## Task item A
Output the part of the passage on US torture policy that runs from "Much of what" up to and including "is more complicated.", copied without changes.

## Passage for review

President Bush has declared repeatedly, “we do not torture.” But claims of prisoner abuse continue to surface, Amnesty International has declared the US detention center in Cuba to be “a gulag,” and the administration has yet to deny a news report that it holds scores of suspects in secret CIA prisons overseas.
Much of what goes on is classified, so we can’t judge how accurately the President describes what is actually happening in US interrogation centers. But in this article we do present a summary of what has been said, and what has come to light so far.
The President said at a press conference on November 29, 2005:
Bush: The United States of America does not torture. And that’s important for people around the world to understand.
That unequivocal response is typical of all his public comments regarding torture. However, the actual record is more complicated.
Here we give a brief history of some key events in the evolution of recent US policy and practice regarding torture.
“The Dark Side”
Five days after the terrorist attacks of September 11, 2001, Vice President Cheney said the US would need to operate on the “dark side” and “use any means at our disposal” to combat terrorism. In an interview with NBC’s Tim Russert on September 16, 2001, Cheney said:
Cheney: We also have to work, though, sort of the dark side, if you will. We’ve got to spend time in the shadows in the intelligence world. A lot of what needs to be done here will have to be done quietly, without any discussion, using sources and methods that are available to our intelligence agencies, if we’re going to be successful. That’s the world these folks operate in, and so it’s going to be vital for us to use any means at our disposal, basically, to achieve our objective.

## Data listing
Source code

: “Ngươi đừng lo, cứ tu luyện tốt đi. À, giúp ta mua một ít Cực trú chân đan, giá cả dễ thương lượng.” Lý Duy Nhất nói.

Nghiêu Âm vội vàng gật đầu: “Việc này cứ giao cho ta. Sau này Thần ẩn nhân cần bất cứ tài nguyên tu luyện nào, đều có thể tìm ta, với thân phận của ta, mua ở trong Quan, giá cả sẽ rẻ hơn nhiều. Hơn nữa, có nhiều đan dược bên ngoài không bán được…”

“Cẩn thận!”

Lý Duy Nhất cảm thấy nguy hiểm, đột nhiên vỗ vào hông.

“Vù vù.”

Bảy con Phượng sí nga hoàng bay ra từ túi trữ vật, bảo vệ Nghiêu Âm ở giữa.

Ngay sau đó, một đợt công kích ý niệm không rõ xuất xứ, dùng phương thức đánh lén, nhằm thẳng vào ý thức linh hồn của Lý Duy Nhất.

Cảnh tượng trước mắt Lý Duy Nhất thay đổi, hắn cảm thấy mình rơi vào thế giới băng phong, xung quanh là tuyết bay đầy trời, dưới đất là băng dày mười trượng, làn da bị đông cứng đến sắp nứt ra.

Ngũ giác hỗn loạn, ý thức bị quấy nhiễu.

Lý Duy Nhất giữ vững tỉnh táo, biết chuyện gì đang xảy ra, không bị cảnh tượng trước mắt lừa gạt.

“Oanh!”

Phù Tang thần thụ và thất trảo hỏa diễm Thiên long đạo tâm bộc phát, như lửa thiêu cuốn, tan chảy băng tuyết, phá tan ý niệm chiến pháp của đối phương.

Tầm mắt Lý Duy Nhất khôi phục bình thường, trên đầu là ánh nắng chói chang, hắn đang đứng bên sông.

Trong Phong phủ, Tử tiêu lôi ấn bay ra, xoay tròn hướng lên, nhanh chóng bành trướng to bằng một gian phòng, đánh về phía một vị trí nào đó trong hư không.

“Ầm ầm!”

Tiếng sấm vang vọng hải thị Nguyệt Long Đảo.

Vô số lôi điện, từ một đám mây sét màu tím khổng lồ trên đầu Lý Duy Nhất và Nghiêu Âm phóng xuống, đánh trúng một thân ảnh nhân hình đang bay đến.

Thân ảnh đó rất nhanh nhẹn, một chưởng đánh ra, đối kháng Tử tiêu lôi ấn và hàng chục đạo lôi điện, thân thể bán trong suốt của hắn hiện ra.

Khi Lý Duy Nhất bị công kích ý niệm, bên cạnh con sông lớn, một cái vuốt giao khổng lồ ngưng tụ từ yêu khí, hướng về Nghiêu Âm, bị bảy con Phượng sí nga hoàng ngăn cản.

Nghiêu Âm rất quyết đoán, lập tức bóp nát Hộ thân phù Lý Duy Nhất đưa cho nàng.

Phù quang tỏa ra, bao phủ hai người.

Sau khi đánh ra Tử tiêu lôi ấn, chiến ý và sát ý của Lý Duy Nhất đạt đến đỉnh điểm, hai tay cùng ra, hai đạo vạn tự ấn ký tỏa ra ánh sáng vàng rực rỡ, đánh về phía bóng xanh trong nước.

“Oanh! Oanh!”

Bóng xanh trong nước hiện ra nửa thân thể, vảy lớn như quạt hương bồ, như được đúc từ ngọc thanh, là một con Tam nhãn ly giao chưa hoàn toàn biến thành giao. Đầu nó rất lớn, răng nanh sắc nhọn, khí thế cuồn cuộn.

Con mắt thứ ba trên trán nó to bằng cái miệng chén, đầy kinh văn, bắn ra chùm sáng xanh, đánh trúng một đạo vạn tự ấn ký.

...

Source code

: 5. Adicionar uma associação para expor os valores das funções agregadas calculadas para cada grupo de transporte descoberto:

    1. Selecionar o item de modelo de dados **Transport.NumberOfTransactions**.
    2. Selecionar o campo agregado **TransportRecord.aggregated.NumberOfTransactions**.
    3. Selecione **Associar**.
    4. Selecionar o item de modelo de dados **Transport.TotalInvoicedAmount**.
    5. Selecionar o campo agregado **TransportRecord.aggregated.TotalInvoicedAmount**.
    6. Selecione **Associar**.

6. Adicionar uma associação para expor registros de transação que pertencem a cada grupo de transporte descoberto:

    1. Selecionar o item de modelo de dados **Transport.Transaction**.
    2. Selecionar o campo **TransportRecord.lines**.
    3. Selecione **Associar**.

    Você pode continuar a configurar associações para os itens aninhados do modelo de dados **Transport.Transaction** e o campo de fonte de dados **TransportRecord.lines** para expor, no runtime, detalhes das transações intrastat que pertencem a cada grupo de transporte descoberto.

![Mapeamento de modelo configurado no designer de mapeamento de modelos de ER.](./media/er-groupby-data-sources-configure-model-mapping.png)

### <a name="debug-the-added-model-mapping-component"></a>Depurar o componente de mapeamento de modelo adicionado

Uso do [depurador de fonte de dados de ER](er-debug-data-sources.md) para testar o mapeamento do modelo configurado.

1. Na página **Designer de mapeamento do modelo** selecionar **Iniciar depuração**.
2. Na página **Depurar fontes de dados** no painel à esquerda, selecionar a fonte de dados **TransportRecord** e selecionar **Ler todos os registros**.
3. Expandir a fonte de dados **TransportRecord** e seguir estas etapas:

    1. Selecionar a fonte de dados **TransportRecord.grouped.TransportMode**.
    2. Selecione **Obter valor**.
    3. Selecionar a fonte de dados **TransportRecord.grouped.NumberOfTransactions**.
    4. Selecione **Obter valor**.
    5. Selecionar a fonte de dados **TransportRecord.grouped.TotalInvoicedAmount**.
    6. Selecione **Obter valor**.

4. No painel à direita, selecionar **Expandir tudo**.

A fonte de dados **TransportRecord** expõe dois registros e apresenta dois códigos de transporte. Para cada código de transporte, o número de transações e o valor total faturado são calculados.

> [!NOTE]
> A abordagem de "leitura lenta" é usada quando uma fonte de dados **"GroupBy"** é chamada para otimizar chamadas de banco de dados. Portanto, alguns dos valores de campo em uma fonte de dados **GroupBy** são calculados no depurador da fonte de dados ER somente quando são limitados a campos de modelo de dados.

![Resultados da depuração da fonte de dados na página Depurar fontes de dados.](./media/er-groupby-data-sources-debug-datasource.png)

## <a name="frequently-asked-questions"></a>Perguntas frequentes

## Task item B
In the records, return the lines from the line with "Lý Duy Nhất cảm" up to and including the line with "Thân ảnh đó", reproduced verbatim.

## Written answer A
Much of what goes on is classified, so we can’t judge how accurately the President describes what is actually happening in US interrogation centers. But in this article we do present a summary of what has been said, and what has come to light so far.
The President said at a press conference on November 29, 2005:
Bush: The United States of America does not torture. And that’s important for people around the world to understand.
That unequivocal response is typical of all his public comments regarding torture. However, the actual record is more complicated.

## Written answer B
Lý Duy Nhất cảm thấy nguy hiểm, đột nhiên vỗ vào hông.

“Vù vù.”

Bảy con Phượng sí nga hoàng bay ra từ túi trữ vật, bảo vệ Nghiêu Âm ở giữa.

Ngay sau đó, một đợt công kích ý niệm không rõ xuất xứ, dùng phương thức đánh lén, nhằm thẳng vào ý thức linh hồn của Lý Duy Nhất.

Cảnh tượng trước mắt Lý Duy Nhất thay đổi, hắn cảm thấy mình rơi vào thế giới băng phong, xung quanh là tuyết bay đầy trời, dưới đất là băng dày mười trượng, làn da bị đông cứng đến sắp nứt ra.

Ngũ giác hỗn loạn, ý thức bị quấy nhiễu.

Lý Duy Nhất giữ vững tỉnh táo, biết chuyện gì đang xảy ra, không bị cảnh tượng trước mắt lừa gạt.

“Oanh!”

Phù Tang thần thụ và thất trảo hỏa diễm Thiên long đạo tâm bộc phát, như lửa thiêu cuốn, tan chảy băng tuyết, phá tan ý niệm chiến pháp của đối phương.

Tầm mắt Lý Duy Nhất khôi phục bình thường, trên đầu là ánh nắng chói chang, hắn đang đứng bên sông.

Trong Phong phủ, Tử tiêu lôi ấn bay ra, xoay tròn hướng lên, nhanh chóng bành trướng to bằng một gian phòng, đánh về phía một vị trí nào đó trong hư không.

“Ầm ầm!”

Tiếng sấm vang vọng hải thị Nguyệt Long Đảo.

Vô số lôi điện, từ một đám mây sét màu tím khổng lồ trên đầu Lý Duy Nhất và Nghiêu Âm phóng xuống, đánh trúng một thân ảnh nhân hình đang bay đến.

Thân ảnh đó rất nhanh nhẹn, một chưởng đánh ra, đối kháng Tử tiêu lôi ấn và hàng chục đạo lôi điện, thân thể bán trong suốt của hắn hiện ra.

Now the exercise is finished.